There is an issue here of just how long is it valid to try to keep links active and working. In the case of Peggy Farnham, she no longer works at UC Davis, so is it okay if I redirected all of her web traffic to her new website? I plan to do this but will let Peggy know so that she can maybe arrange to copy some of the existing material over to her new site.

In the case of Craig's lab, maybe he should be adding his own redirect links for tools that now have new URLs. What would also help would be to have a dedicated 404 page which might point to the likely target page that people are looking for (a completely blank 'not found' page is rarely ever helpful).

In the case of Jonathan's lab, there is a big problem here in that all of the papers are tied to a very specific domain name (which itself has no obvious naming connection to his lab). You can always rename a new machine to be called 'bobcat', but maybe there are better things we should be doing to avoid these situations arising in the first place…

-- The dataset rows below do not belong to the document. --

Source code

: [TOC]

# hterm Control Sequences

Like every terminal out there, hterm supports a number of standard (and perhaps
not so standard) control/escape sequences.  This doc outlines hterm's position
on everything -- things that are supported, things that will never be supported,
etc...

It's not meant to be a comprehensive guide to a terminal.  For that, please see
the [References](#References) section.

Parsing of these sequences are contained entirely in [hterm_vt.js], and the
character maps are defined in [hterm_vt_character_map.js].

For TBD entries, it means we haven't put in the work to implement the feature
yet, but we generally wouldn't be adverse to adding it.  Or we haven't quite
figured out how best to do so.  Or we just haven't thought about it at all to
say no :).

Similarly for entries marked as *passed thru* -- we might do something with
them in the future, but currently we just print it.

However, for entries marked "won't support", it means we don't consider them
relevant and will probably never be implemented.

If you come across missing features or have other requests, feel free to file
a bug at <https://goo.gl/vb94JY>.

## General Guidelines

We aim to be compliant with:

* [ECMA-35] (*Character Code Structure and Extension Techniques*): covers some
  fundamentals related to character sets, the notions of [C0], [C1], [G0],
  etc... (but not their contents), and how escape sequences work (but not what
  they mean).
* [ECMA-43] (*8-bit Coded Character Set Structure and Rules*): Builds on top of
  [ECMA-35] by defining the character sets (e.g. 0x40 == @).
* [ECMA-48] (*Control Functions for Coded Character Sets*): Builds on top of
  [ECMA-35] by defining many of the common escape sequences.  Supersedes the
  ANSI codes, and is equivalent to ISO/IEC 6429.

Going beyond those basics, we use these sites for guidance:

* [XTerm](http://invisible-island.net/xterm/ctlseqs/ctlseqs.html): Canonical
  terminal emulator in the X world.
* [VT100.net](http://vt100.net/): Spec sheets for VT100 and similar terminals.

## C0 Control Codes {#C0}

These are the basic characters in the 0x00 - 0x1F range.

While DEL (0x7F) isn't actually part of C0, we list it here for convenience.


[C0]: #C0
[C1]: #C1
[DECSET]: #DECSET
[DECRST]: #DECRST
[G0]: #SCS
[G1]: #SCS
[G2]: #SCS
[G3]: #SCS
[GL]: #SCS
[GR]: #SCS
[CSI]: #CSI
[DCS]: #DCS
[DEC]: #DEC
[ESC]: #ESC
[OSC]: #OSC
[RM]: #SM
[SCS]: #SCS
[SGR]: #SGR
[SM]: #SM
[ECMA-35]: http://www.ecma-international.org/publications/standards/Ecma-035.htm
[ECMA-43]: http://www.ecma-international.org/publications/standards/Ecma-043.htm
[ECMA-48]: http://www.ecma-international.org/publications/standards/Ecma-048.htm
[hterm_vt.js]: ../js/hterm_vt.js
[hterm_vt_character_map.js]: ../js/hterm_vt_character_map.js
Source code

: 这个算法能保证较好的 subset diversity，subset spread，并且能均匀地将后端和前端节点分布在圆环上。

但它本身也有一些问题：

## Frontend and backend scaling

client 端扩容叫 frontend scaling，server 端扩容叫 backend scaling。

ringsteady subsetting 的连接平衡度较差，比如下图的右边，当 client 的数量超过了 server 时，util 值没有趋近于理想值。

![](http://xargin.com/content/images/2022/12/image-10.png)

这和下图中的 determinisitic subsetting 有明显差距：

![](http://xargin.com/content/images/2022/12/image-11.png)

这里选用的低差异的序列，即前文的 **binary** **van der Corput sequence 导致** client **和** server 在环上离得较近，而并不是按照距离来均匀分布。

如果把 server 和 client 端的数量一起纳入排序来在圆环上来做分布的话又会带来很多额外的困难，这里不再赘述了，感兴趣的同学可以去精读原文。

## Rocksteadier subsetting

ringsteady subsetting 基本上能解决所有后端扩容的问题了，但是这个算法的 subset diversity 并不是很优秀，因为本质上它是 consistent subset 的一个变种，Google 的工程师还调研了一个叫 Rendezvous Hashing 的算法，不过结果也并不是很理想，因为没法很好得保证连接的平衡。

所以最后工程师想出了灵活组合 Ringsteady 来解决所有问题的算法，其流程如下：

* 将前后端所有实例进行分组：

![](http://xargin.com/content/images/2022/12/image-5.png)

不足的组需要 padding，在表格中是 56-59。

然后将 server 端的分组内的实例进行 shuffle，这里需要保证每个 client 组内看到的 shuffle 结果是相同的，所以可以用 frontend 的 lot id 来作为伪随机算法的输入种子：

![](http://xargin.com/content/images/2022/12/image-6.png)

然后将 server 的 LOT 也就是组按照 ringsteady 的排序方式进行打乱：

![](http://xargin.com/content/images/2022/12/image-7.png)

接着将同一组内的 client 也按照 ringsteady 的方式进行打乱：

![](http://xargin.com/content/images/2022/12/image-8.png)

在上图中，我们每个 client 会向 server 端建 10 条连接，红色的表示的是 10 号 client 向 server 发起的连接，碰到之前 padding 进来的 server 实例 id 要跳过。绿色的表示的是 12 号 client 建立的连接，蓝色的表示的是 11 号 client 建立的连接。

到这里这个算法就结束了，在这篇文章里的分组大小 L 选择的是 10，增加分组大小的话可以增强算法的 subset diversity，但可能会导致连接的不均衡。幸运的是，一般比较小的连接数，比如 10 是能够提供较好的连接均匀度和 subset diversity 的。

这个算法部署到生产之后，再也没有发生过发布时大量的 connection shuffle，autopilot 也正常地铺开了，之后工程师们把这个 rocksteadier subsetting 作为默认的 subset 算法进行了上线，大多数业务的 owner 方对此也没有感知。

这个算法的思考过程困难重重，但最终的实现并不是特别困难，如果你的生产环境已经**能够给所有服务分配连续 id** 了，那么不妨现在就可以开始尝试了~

5 things to consider when publishing links to academic websites

  1. Don't do it! Use resources like Figshare, Github, or Dryad if at all possible. Of course this might not be possible if you are publishing some sort of online software tool.
  2. If you have to link to a lab webpage, consider spending $10 a year or so and buying your own domain name that you can take with you if you ever move anywhere else in future. I bought http://korflab.com for my boss, and I see that Peggy Farnham is now using http://farnhamlab.com.
  3. If you can't, or don't want to, buy your own domain name, try using a generic lab domain name and not a machine-specific domain name. E.g. our lab's website is on a machine called 'raiden' and can be accessed at http://raiden.genomecenter.ucdavis.edu. But we only ever use the domain name http://korflab.ucdavis.edu which allows us to use a different machine as the server without breaking any links.
  4. If you must link to a specific machine, try avoiding URLs that get too complex. E.g. http://supersciencelab.ucdavis.edu/Tools/Foo/v1/foo_v1.cgi. The more complex the URL, the more likely it will break in future. Instead, link to your top level domain (http://supersciencelab.ucdavis.edu) and provide clear links on that page on how to find things.
  5. Any time you publish a link to a URL, make sure you keep a record of this in a simple text file somewhere. This might really help if/when you decide to redesign your website 5 years from now and want to know whether you might be breaking any pre-existing links.